What you will do — Count how many lines in the data below include "Rollingdog". Answer with the number only.
***** Data for processing *****
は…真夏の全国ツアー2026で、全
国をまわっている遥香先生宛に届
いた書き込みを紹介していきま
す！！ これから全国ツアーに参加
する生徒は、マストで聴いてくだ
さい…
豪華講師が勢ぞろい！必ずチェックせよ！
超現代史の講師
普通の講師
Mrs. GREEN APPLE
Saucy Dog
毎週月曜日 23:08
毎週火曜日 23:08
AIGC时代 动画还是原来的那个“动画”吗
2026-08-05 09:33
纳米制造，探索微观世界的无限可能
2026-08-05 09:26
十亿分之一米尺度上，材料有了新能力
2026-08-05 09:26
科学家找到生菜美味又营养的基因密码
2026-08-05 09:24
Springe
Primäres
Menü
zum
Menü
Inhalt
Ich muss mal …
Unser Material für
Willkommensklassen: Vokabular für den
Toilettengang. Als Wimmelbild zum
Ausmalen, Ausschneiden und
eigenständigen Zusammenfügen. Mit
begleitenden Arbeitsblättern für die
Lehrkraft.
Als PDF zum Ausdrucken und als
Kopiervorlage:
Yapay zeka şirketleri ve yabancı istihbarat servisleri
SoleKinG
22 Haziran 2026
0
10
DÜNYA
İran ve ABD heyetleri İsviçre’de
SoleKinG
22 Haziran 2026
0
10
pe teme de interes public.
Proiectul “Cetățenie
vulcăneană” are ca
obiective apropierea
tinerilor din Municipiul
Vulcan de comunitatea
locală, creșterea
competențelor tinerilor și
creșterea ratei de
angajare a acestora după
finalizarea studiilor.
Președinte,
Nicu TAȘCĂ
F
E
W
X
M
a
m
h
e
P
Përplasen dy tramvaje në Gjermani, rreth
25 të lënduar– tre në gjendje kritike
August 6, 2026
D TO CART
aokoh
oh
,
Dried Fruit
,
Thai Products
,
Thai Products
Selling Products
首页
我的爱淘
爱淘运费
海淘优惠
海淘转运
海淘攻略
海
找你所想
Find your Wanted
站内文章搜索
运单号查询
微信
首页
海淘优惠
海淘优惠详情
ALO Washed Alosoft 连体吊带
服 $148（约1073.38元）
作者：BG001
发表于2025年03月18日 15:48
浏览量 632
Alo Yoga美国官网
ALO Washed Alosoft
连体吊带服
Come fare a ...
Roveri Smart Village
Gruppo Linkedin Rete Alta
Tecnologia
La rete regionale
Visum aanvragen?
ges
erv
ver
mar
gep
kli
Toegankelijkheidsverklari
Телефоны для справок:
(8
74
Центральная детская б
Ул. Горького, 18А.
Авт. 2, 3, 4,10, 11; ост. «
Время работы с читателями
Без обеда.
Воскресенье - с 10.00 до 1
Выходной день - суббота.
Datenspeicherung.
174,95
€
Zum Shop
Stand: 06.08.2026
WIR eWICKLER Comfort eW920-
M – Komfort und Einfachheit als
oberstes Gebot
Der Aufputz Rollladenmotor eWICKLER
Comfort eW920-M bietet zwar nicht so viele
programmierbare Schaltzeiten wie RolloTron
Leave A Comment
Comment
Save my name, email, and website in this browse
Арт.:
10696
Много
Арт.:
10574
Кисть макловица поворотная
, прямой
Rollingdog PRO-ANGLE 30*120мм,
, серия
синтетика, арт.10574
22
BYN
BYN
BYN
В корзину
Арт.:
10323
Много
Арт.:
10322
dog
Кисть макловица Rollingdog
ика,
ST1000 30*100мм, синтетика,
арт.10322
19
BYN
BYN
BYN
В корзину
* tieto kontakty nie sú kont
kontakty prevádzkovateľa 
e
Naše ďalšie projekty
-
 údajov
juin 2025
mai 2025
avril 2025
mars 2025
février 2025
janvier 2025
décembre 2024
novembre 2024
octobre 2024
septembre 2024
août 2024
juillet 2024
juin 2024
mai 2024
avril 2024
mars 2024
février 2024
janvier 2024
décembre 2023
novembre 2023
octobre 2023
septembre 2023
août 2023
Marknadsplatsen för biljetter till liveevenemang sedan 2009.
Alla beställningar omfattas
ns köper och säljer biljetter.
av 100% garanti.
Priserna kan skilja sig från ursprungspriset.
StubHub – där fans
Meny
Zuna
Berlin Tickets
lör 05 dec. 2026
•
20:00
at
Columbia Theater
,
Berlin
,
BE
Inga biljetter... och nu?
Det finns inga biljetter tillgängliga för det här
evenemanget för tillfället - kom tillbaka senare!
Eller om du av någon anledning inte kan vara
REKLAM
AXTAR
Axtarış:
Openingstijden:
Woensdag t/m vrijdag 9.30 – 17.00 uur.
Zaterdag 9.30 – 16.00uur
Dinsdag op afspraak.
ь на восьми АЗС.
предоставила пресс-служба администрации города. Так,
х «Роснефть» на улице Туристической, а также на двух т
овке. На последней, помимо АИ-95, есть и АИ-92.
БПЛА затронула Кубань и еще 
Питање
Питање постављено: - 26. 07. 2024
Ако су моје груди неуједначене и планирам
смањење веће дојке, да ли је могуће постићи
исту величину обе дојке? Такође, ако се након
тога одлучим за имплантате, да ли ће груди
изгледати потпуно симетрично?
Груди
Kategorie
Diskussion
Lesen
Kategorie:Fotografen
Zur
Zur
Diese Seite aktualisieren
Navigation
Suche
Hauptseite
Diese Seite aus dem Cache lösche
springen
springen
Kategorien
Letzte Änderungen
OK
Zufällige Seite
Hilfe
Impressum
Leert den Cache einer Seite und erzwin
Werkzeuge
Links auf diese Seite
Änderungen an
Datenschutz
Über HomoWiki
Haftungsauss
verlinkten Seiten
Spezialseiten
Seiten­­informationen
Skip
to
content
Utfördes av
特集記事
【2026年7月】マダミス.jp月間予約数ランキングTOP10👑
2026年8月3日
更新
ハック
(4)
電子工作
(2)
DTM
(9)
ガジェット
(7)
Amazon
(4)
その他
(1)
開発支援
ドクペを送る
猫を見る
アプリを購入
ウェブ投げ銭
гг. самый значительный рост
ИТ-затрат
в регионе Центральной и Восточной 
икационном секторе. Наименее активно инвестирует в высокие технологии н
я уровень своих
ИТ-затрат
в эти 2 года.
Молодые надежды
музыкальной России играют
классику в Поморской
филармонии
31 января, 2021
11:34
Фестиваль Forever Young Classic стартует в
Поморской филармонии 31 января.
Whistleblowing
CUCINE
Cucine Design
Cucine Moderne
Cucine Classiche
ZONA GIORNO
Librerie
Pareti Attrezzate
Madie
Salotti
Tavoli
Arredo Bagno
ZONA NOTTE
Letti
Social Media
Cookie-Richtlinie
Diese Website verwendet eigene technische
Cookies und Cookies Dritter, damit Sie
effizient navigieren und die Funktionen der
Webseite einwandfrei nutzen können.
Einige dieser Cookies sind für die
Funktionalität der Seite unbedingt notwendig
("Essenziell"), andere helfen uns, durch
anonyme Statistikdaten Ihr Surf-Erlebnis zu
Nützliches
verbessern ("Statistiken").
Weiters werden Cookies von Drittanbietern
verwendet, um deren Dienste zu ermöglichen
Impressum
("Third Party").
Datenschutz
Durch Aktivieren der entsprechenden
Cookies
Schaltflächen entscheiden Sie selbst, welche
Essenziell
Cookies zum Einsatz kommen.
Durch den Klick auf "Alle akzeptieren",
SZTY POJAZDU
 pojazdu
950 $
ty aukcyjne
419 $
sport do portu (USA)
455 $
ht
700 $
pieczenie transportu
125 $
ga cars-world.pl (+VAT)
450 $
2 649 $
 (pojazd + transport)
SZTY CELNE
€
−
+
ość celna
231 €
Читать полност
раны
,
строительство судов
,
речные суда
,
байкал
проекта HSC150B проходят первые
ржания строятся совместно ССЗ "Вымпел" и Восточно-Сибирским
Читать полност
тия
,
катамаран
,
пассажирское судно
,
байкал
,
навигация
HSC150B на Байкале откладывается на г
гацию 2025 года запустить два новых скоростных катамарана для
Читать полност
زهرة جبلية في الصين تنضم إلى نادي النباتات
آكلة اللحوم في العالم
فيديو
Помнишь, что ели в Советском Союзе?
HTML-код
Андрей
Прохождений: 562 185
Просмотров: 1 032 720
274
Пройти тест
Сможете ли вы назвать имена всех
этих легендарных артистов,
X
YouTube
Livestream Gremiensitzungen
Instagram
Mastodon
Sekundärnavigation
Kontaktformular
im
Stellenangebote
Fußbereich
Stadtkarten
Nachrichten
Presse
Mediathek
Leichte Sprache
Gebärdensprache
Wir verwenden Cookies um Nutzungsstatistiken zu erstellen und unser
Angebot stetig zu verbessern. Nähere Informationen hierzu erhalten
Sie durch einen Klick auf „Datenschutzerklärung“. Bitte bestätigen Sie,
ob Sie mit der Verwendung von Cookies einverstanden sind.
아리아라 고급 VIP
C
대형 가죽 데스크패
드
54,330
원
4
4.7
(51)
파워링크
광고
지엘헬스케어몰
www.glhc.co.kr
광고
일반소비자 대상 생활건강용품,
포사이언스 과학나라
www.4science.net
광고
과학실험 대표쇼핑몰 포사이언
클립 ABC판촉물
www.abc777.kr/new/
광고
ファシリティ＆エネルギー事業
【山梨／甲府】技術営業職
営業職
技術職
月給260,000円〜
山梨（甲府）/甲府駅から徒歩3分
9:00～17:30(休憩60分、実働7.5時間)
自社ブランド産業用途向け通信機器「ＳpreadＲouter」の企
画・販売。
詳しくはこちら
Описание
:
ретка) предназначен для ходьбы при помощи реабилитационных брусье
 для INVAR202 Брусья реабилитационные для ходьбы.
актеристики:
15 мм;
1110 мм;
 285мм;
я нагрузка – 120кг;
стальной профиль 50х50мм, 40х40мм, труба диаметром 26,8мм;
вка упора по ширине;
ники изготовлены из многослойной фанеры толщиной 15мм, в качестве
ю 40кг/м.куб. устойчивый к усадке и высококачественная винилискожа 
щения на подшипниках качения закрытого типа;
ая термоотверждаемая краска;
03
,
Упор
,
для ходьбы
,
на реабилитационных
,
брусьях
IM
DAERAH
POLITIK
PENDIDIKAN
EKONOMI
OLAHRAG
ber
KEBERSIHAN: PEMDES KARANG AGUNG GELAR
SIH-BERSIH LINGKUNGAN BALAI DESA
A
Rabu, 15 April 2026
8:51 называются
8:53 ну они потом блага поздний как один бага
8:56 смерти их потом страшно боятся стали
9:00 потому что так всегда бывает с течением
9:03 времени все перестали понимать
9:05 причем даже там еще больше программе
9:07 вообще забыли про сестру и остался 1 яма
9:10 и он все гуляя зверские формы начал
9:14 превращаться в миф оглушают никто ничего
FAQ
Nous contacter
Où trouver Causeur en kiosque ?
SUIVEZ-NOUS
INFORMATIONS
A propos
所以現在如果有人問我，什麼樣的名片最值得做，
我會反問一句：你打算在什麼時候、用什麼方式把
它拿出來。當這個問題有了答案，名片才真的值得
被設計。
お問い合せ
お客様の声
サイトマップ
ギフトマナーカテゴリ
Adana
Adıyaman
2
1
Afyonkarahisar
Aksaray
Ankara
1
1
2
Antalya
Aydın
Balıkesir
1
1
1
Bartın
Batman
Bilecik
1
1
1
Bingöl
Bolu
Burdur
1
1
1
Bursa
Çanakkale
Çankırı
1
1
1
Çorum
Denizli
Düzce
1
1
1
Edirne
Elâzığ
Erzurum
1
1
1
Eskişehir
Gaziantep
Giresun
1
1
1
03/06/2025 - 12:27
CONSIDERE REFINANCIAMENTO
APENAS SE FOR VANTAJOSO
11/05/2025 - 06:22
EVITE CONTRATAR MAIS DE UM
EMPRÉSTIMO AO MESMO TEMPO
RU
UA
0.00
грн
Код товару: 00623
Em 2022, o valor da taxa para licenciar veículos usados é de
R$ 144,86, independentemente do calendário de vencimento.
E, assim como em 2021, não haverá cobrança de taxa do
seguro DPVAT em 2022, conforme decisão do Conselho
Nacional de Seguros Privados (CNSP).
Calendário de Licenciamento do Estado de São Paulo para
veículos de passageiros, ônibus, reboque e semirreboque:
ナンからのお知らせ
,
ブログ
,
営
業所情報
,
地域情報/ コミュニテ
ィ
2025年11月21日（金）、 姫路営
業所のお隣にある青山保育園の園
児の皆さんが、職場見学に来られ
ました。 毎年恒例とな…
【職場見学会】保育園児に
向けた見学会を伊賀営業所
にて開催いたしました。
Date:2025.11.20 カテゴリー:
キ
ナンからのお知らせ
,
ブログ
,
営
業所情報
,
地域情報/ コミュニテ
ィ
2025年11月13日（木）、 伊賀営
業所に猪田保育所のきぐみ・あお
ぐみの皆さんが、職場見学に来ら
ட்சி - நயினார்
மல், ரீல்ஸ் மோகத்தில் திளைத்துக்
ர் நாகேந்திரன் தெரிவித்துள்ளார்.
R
*****
Answer to this exercise — 2